I knew that the French loaf had to be first.  The recipe doesn't quite fit with the fantasy described above.  There's no kneading or rising involved here.  But the oven was still hot, and my skin still dusted with flour as I baked my first ever loaves of gluten-free bread.

Carol Fenster's Gluten-Free French Bread
makes 2 loaves

Carol's Sorghum Blend:  make up this blend ahead of time and store any leftovers in an airtight container in the fridge.  Try it as your 'all-purpose' GF flour mix in other recipes as well.

1 1/2 C. sorghum flour
1 1/2 C. potato starch
1 C. tapioca starch (or tapioca flour - same thing)
  • Whisk together these three ingredients until well blended.
For the bread:
2 T. active dry yeast
2 T. sugar, divided
1 C. + 2 T. warm water
3 large egg whites (1/2 C.), room temp.
2 C. potato starch
1 C. Carol's sorghum blend (see recipe above)
1 tsp. xanthan gum
1 tsp. guar gum
1 tsp. salt
1/4 C. unsalted butter or canola oil, room temp.
2 tsp. cider vinegar

  • In a small bowl, dissolve yeast and 1 tsp. sugar in warm water.  Set aside for about 5 minutes.
  • Grease a French bread pan or baking sheet pan or cover with parchment paper, and set aside.
  • In the bowl of a stand mixer or in a large mixing bowl, combine, egg whites, potato starch, Carol's sorghum blend, xanthan gum, guar gum, salt, butter, and vinegar, plus remaining sugar and yeast mixture. 
  • Beat on low speed with stand mixer or a hand mixer until blended.  Beat on medium speed for about 30 seconds, scraping sides of bowl with a spatula as needed.  Dough will be very soft.
  • Divide dough in half on prepared pan.  Shape each half into a blunt-ended log with a wet spatula, making sure each loaf is of equal length and thickness.  With a sharp knife, make three diagonal slashes (1/8-inch deep) in each loaf to allow steam to escape while baking.
  • Immediately place loaves on the middle rack in a COLD oven.  Set oven temperature to 425 F and bake 30 - 35 minutes, or until nicely browned.
  • Remove loaves from pan and cool completely on wire racks before slicing.


  1. Hi,
    I've been searching for a great gluten free bread that actually resembled "normal" bread. Your pictures look amazing. I was wondering if you knew the difference between xanthan gum and guar gum. I only have guar gum at home and the other seems a bit expensive for only one recipe. Do you think this recipe would work with only guar gum ? Thanks so much for your input!

  2. Hi Paige,
    Thanks for the question. It's a really good one that I didn't know the answer to, honestly. I Googled around some and found this information on Cybel Pascal's blog:

    Cybel suggests that guar gum and xanthan gum can be used interchangeably in equal amounts, although there might be a slight difference in texture. I haven't tried it myself, but I think you should go for it. Please let me know how it turns out!
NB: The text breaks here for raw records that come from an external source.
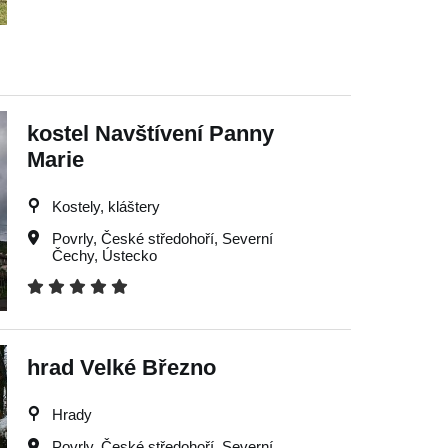
kostel Navštívení Panny
Marie
Kostely, kláštery
Povrly
,
České středohoří
,
Severní
Čechy
,
Ústecko
hrad Velké Březno
Hrady
Povrly
,
České středohoří
,
Severní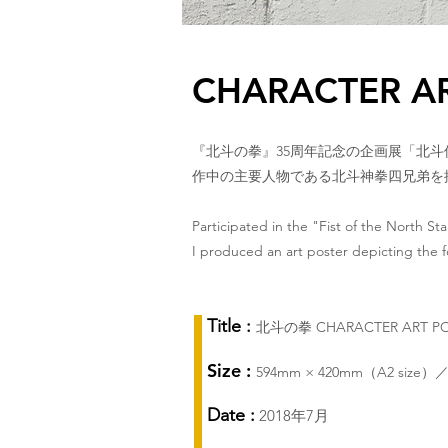
CHARACTER A
『北斗の拳』35周年記念の企画展「北
作中の主要人物である北斗神拳四兄弟を
Participated in the "Fist of the North Sta
I produced an art poster depicting the f
Title :
北斗の拳 CHARACTER ART P
Size :
594mm × 420mm（A2 size）／ 23"
Date :
2018年7月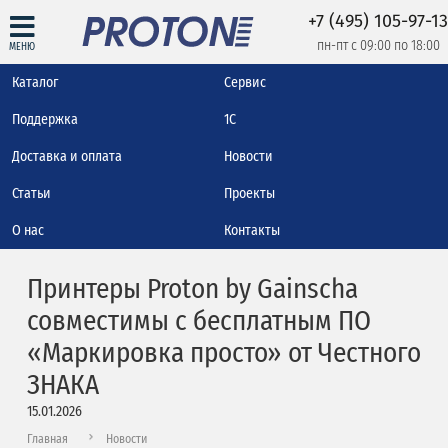
+7 (495) 105-97-13
пн-пт с 09:00 по 18:00
МЕНЮ
Каталог
Сервис
Поддержка
1С
Доставка и оплата
Новости
Статьи
Проекты
О нас
Контакты
Принтеры Proton by Gainscha
совместимы с бесплатным ПО
«Маркировка просто» от Честного
ЗНАКА
15.01.2026
Главная
Новости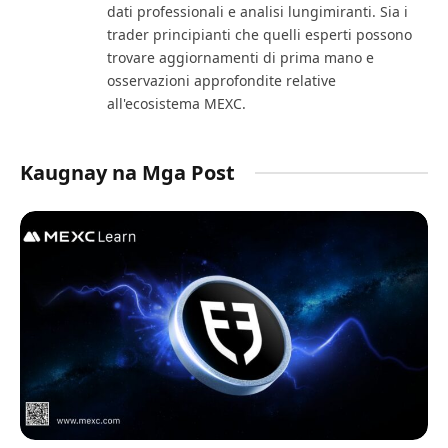
dati professionali e analisi lungimiranti. Sia i
trader principianti che quelli esperti possono
trovare aggiornamenti di prima mano e
osservazioni approfondite relative
all'ecosistema MEXC.
Kaugnay na Mga Post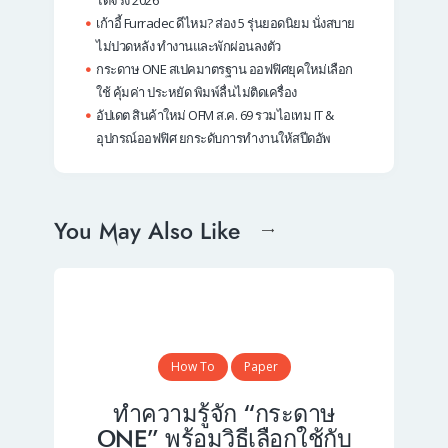
เก้าอี้ Furradec ดีไหม? ส่อง 5 รุ่นยอดนิยม นั่งสบาย
ไม่ปวดหลัง ทำงานและพักผ่อนลงตัว
กระดาษ ONE สเปคมาตรฐาน ออฟฟิศยุคใหม่เลือก
ใช้ คุ้มค่า ประหยัด พิมพ์ลื่นไม่ติดเครื่อง
อัปเดต สินค้าใหม่ OFM ส.ค. 69 รวมไอเทม IT &
อุปกรณ์ออฟฟิศ ยกระดับการทำงานให้สปีดอัพ
You May Also Like
How To
Paper
ทำความรู้จัก “กระดาษ
ONE” พร้อมวิธีเลือกใช้กับ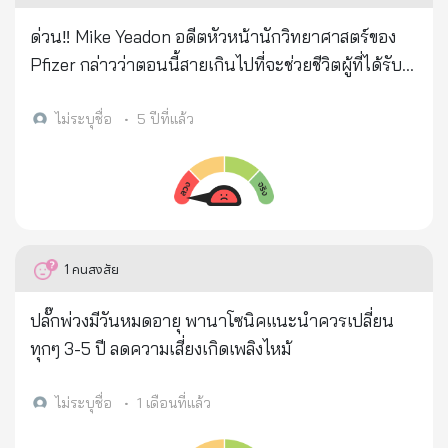
ด่วน‼ Mike Yeadon อดีตหัวหน้านักวิทยาศาสตร์ของ
Pfizer กล่าวว่าตอนนี้สายเกินไปที่จะช่วยชีวิตผู้ที่ได้รับ
การฉีดวัคซีน Covid-19 เขาขอเรียกร้องให้ผู้ที่ยังไม่ได้รับ
การฉีดสารพิษร้ายแรงนี้ ให้ต่อสู้เพื่อการดำรงอยู่ของ
ไม่ระบุชื่อ
•
5 ปีที่แล้ว
มนุษย์และชีวิตของลูกหลานในอนาคต นักภูมิคุ้มกัน
วิทยาที่ได้รับการยกย่องทั่วโลกกล่าวต่อไป....ถึง
กระบวนการ/แผนการ ที่จะฆ่าคนส่วนใหญ่ที่ยังมีชีวิตอยู่
ทันทีที่ได้รับการฉีดเข็ม แรกประมาณ 0.8% ของผู้คนที่
รับ จะเสียชีวิตภายใน 2 สัปดาห์. ผู้ที่ยังรอดชีวิต...มีจะ
1
คนสงสัย
อายุขัยโดยเฉลี่ย 2 ปี แต่จะลดลงเรื่อยๆเมื่อ ฉีดเสริม(เข็ม
ต่อๆมา) หรือ ฉีด "บูสเตอร์ * ทุกครั้ง วัคซีนเสริม...อยู่ใน
ปลั๊กพ่วงมีวันหมดอายุ พานาโซนิคแนะนำควรเปลี่ยน
ระหว่างการพัฒนาเพื่อทำให้เกิดความเสื่อมโทรมของ
ทุกๆ 3-5 ปี ลดความเสี่ยงเกิดเพลิงไหม้
อวัยวะอย่างเฉพาะเจาะจง เช่น หัวใจ ปอด และสมอง ...
ด้วยความคุ้นเคยอย่างใกล้ชิดกับการทำงานและเป้า
ไม่ระบุชื่อ
•
1 เดือนที่แล้ว
หมายของการวิจัยและพัฒนาของยักษ์ใหญ่ด้าน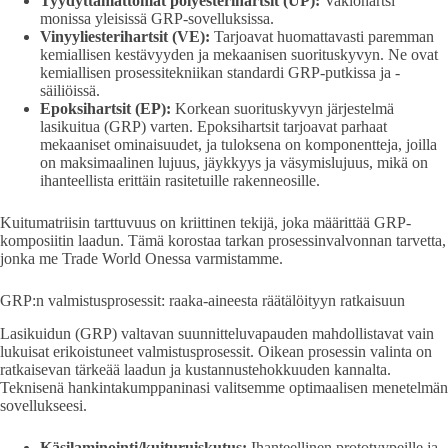
Tyydyttämättömät polyesterihartsit (UP):
Vakiohartsi
monissa yleisissä GRP-sovelluksissa.
Vinyyliesterihartsit (VE):
Tarjoavat huomattavasti paremman
kemiallisen kestävyyden ja mekaanisen suorituskyvyn. Ne ovat
kemiallisen prosessitekniikan standardi GRP-putkissa ja -
säiliöissä.
Epoksihartsit (EP):
Korkean suorituskyvyn järjestelmä
lasikuitua (GRP) varten. Epoksihartsit tarjoavat parhaat
mekaaniset ominaisuudet, ja tuloksena on komponentteja, joilla
on maksimaalinen lujuus, jäykkyys ja väsymislujuus, mikä on
ihanteellista erittäin rasitetuille rakenneosille.
Kuitumatriisin tarttuvuus on kriittinen tekijä, joka määrittää GRP-
komposiitin laadun. Tämä korostaa tarkan prosessinvalvonnan tarvetta,
jonka me Trade World Onessa varmistamme.
GRP:n valmistusprosessit: raaka-aineesta räätälöityyn ratkaisuun
Lasikuidun (GRP) valtavan suunnitteluvapauden mahdollistavat vain
lukuisat erikoistuneet valmistusprosessit. Oikean prosessin valinta on
ratkaisevan tärkeää laadun ja kustannustehokkuuden kannalta.
Teknisenä hankintakumppaninasi valitsemme optimaalisen menetelmän
sovellukseesi.
Käsilaminointi/kuituruiskutus:
Ihanteellinen prototyypeille ja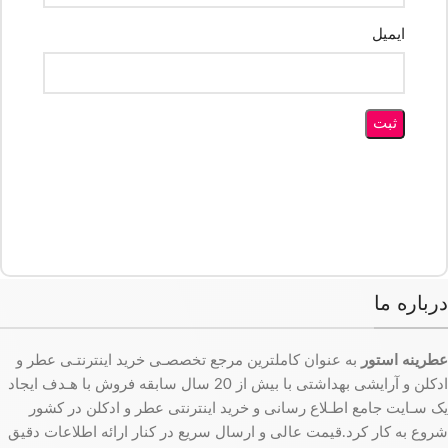
ایمیل
درباره ما
عطرینه استور
به عنوان کاملترین مرجع تخصصـی خرید اینترنتـی عطر و
ادکلن و آرایشی بهداشتی با بیش از 20 سال سابقه فروش با هـدف ایجاد
یک سـایت جامع اطـلاع رسانی و خرید اینترنتی عطر و ادکلن در کشور
شروع به کار کرد.قیمت عالی و ارسال سریع در کنار ارائه اطلاعات دقیق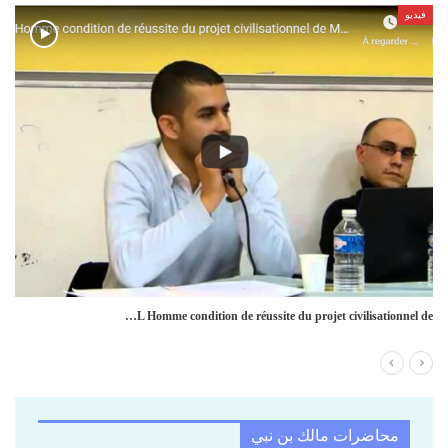
فيديو
(Malek Bennabi (1905-1973
محاضرات مالك بن نبي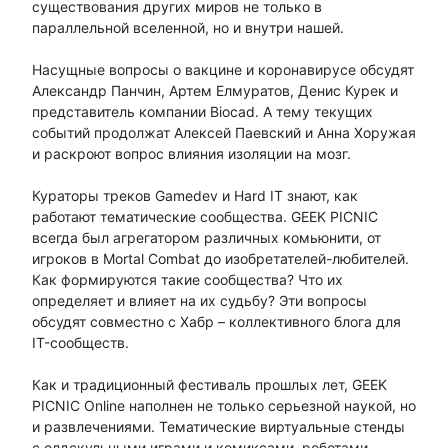
существования других миров не только в
параллельной вселенной, но и внутри нашей.
Насущные вопросы о вакцине и коронавирусе обсудят
Александр Панчин, Артем Елмуратов, Денис Курек и
представитель компании Biocad. А тему текущих
событий продолжат Алексей Паевский и Анна Хоружая
и раскроют вопрос влияния изоляции на мозг.
Кураторы треков Gamedev и Hard IT знают, как
работают тематические сообщества. GEEK PICNIC
всегда был агрегатором различных комьюнити, от
игроков в Mortal Combat до изобретателей-любителей.
Как формируются такие сообщества? Что их
определяет и влияет на их судьбу? Эти вопросы
обсудят совместно с Хабр – коллективного блога для
IT-сообществ.
Как и традиционный фестиваль прошлых лет, GEEK
PICNIC Online наполнен не только серьезной наукой, но
и развлечениями. Тематические виртуальные стенды
с олдскульными играми и комиксами, роботами,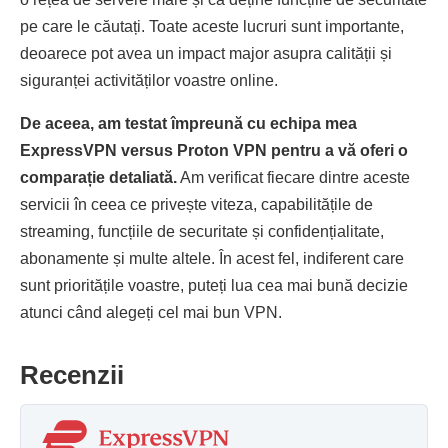
pe care le căutați. Toate aceste lucruri sunt importante,
deoarece pot avea un impact major asupra calității și
siguranței activităților voastre online.
De aceea, am testat împreună cu echipa mea
ExpressVPN versus Proton VPN pentru a vă oferi o
comparație detaliată.
Am verificat fiecare dintre aceste
servicii în ceea ce privește viteza, capabilitățile de
streaming, funcțiile de securitate și confidențialitate,
abonamente și multe altele. În acest fel, indiferent care
sunt prioritățile voastre, puteți lua cea mai bună decizie
atunci când alegeți cel mai bun VPN.
Recenzii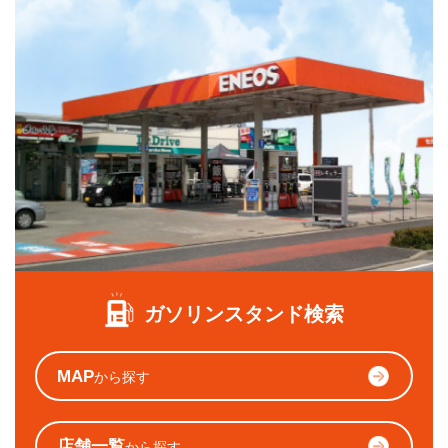
ガソリンスタンド検索
MAP
から探す
店舗一覧
から探す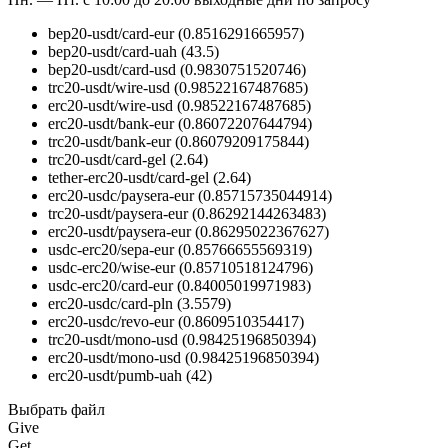
bep20-usdt/card-eur
(0.8516291665957)
bep20-usdt/card-uah
(43.5)
bep20-usdt/card-usd
(0.9830751520746)
trc20-usdt/wire-usd
(0.98522167487685)
erc20-usdt/wire-usd
(0.98522167487685)
erc20-usdt/bank-eur
(0.86072207644794)
trc20-usdt/bank-eur
(0.86079209175844)
trc20-usdt/card-gel
(2.64)
tether-erc20-usdt/card-gel
(2.64)
erc20-usdc/paysera-eur
(0.85715735044914)
trc20-usdt/paysera-eur
(0.86292144263483)
erc20-usdt/paysera-eur
(0.86295022367627)
usdc-erc20/sepa-eur
(0.85766655569319)
usdc-erc20/wise-eur
(0.85710518124796)
usdc-erc20/card-eur
(0.84005019971983)
erc20-usdc/card-pln
(3.5579)
erc20-usdc/revo-eur
(0.8609510354417)
trc20-usdt/mono-usd
(0.98425196850394)
erc20-usdt/mono-usd
(0.98425196850394)
erc20-usdt/pumb-uah
(42)
Выбрать файл
Give
Get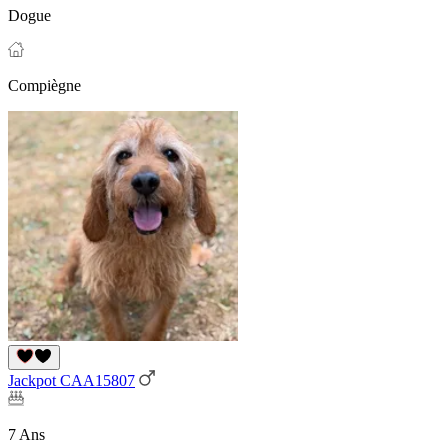
Dogue
Compiègne
Jackpot CAA15807
7 Ans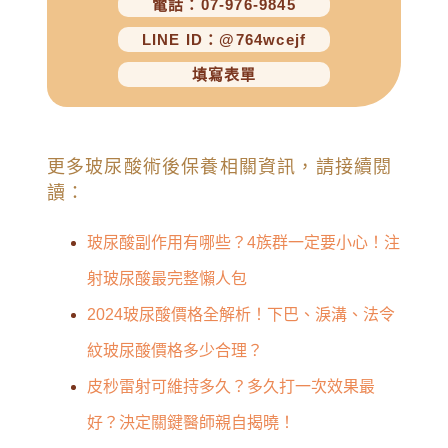
電話：07-976-9845
LINE ID：@764wcejf
填寫表單
更多玻尿酸術後保養相關資訊，請接續閱
讀：
玻尿酸副作用有哪些？4族群一定要小心！注
射玻尿酸最完整懶人包
2024玻尿酸價格全解析！下巴、淚溝、法令
紋玻尿酸價格多少合理？
皮秒雷射可維持多久？多久打一次效果最
好？決定關鍵醫師親自揭曉！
  3. Hi, the only sugar I keep on hand is Palm sugar. Will that proof the yeast or can I sub honey instead for that purpose? If yes, how much would I need. Thanks

    1. Hi! I've never tried using palm sugar or honey to proof yeast, so I think it would be an experiment. I don't see why palm sugar wouldn't work in an equal amount to white sugar. If you try it, will you please let me know? Thanks!